Just as voters in Peosta, Iowa, deserve a chance to vote on filling a seat on city government, so, too, should the citizens of Dubuque have that opportunity. Dubuque City Council members are on the right track by indicating their support for a special election to fill the Fourth Ward vacancy created after Brad Cavanagh won the mayoral position and resigned his council seat.

We knew this day was coming — after all, both mayoral candidates in last month’s election were sitting council members. Both are halfway through their four-year terms. So, Dubuque residents were bound to have to fill the seat of one of them.
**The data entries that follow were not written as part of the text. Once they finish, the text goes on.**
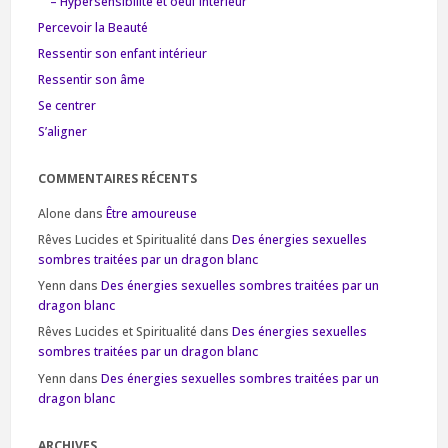
– Hypersensibilité et oeuf intérieur
Percevoir la Beauté
Ressentir son enfant intérieur
Ressentir son âme
Se centrer
S’aligner
COMMENTAIRES RÉCENTS
Alone
dans
Être amoureuse
Rêves Lucides et Spiritualité
dans
Des énergies sexuelles
sombres traitées par un dragon blanc
Yenn
dans
Des énergies sexuelles sombres traitées par un
dragon blanc
Rêves Lucides et Spiritualité
dans
Des énergies sexuelles
sombres traitées par un dragon blanc
Yenn
dans
Des énergies sexuelles sombres traitées par un
dragon blanc
ARCHIVES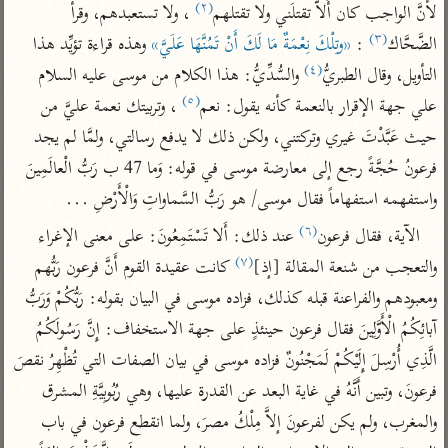
تفسير الآلوسي
(٢)
جمع الأقوال
لأَنَّ الواجب كان أَلاَّ تقتلَني ولا تقتلهم
 ، ولا تستعبدهم، وقرأ 
تفسير ابن عثيمين
تفسير ابن الجوزي
تفسير الرازي
(٣)
الضَّحَّاك
 : 
«وتِلْكَ نِعْمَةٌ مَا لَكَ أَنْ تَمُنَّهَا عَلَيَّ»
 وهذه قراءة تؤيِّد هذا 
(٤)
تفسير الماوردي
التأويل، وقال الطبريُّ
 والسُّدِّيُّ: هذا الكلام من موسى عليه السلام 
(٥)
مركَّزة العبارة
علي جهة الإقرار بالنعمة كأنه يقول: نعم
 ، وتربيتك نعمة عليَّ من 
أخرى
تفسير الجلالين
حيث عَبَّدْتَ غيري وتركتني، ولكن ذلك لا يدفع رسالتي، ولمَّا لم يجد 
أضواء البيان
منتقاة
جامع البيان للإيجي
فرعونُ حُجَّةً رجع إلى معارضة موسى في قوله: وَما 47 ب رَبُّ الْعالَمِينَ 
تفسير ابن القيم
نظم الدرر للبقاعي
واستفهمه استفهاماً فقال موسى/ هو رَبُّ السَّماواتِ وَالْأَرْضِ ...
تفسير البيضاوي
تفسير ابن تيمية
(٦)
الآية، فقال فرعون
 عند ذلك: أَلا تَسْتَمِعُونَ: على معنى الإغراء 
تفسير النسفي
لغة وبلاغة
(٧)
والتعجب من شنعة المقالة [إذ]
 كانت عقيدة القوم أَنَّ فرعون رَبُّهم 
الوجيز للواحدي
التحرير والتنوير
عامّة
ومعبودهم والفراعنة قبله كذلك، فزاده موسى في البيان بقوله: رَبُّكُمْ وَرَبُّ 
تفسير ابن أبي زمنين
تفسير السمعاني
المحرر الوجيز لابن
آبائِكُمُ الْأَوَّلِينَ فقال فرعون حينئذٍ على جهة الاستخفاف: إِنَّ رَسُولَكُمُ 
عطية
تفسير مكّي
الَّذِي أُرْسِلَ إِلَيْكُمْ لَمَجْنُونٌ فزاده موسى في بيان الصفات التي تُظْهِرُ نقصَ 
البحر المحيط لأبي
آثار
محاسن التأويل
حيان
فرعونَ، وتبين أَنَّهُ في غاية البعد عن القدرة عليها، وهي رُبُوبِيَّةِ المشرق 
للقاسمي
موسوعة التفسير
والمغرب، ولم يكن لفرعونَ إلاَّ مِلْكُ مصرَ، ولما انقطع فرعون في باب 
البسيط للواحدي
المأثور
تفسير الثعالبي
Now, we know it will be Ward 4, and voters in Dubuque’s downtown and South End neighborhoods should get the chance to weigh in on who represents them until 2023. While there is some expense associated with a special election, two years is too long a period to be filled by appointment.

It’s likely voters would agree. Last year, when Brett Shaw resigned his Ward 1 seat and the City Council filled his position by appointing a former council member, citizens wasted little time gathering signatures on a petition demanding voters be allowed to decide. That led to a primary election, because three candidates were in the mix, and eventually Susan Farber edged out John Pregler in a close general election in which 12% of the ward’s voters turned out.
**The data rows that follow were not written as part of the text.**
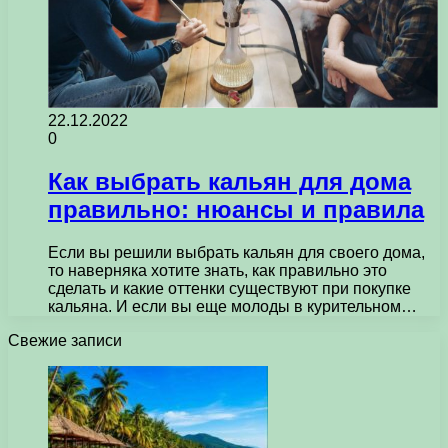
22.12.2022
0
Как выбрать кальян для дома
правильно: нюансы и правила
Если вы решили выбрать кальян для своего дома,
то наверняка хотите знать, как правильно это
сделать и какие оттенки существуют при покупке
кальяна. И если вы еще молоды в курительном…
Свежие записи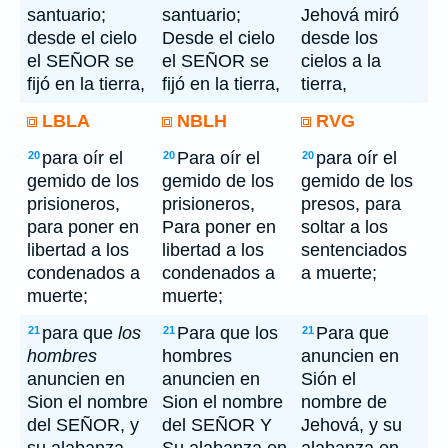
santuario;
santuario;
Jehová miró
desde el cielo
Desde el cielo
desde los
el SEÑOR se
el SEÑOR se
cielos a la
fijó en la tierra,
fijó en la tierra,
tierra,
LBLA
NBLH
RVG
para oír el
Para oír el
para oír el
20
20
20
gemido de los
gemido de los
gemido de los
prisioneros,
prisioneros,
presos, para
para poner en
Para poner en
soltar a los
libertad a los
libertad a los
sentenciados
condenados a
condenados a
a muerte;
muerte;
muerte;
para que
los
Para que los
Para que
21
21
21
hombres
hombres
anuncien en
anuncien en
anuncien en
Sión el
Sion el nombre
Sion el nombre
nombre de
del SEÑOR, y
del SEÑOR Y
Jehová, y su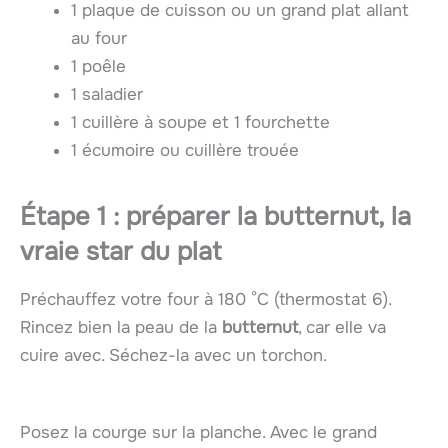
1 plaque de cuisson ou un grand plat allant
au four
1 poêle
1 saladier
1 cuillère à soupe et 1 fourchette
1 écumoire ou cuillère trouée
Étape 1 : préparer la butternut, la
vraie star du plat
Préchauffez votre four à 180 °C (thermostat 6).
Rincez bien la peau de la
butternut
, car elle va
cuire avec. Séchez-la avec un torchon.
Posez la courge sur la planche. Avec le grand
If voters were willing to go through that process with just one year left in the term of the vacated seat, surely they would want the same option for a vacancy with two years left in the term.

What we should consider doing differently is holding primaries in city elections.

In the case of the Ward 1 seat earlier this year, the winner in both the Feb. 2 primary and the March 2 special election was the same: Susan Farber garnered 51.1% of votes in the race in March and 52.6% in February. The third candidate in the primary, Nichole Weber, got 101 votes.

Two years ago, the Ward 4 race had a third candidate, which forced a primary. And the third candidate got only 18 votes.

That begs the question, do we really need two elections?

Jenny Hillary, deputy commissioner of elections for Dubuque County, said the primary election in February cost about $10,000 to conduct. At more than 10 bucks per vote, there could be a better way. And that says nothing of the time, energy and planning on the part of elections officials, poll workers, candidates and voters.

One approach would be to go to a runoff system. Hold the election with as many candidates as file. If one candidate receives a majority of votes — more than all other candidates combined — then said candidate is the winner. If not, the top two vote-getters participate in a runoff election.

In both of those recent cases in Dubuque, the top vote-getter in the primary did get a majority of the votes.

Whatever the process for voting in the next City Council member, it should be just that — a vote of the people. Ward 4 residents deserve to choose their representative.

Editorials reflect the consensus of the Telegraph Herald Editorial Board.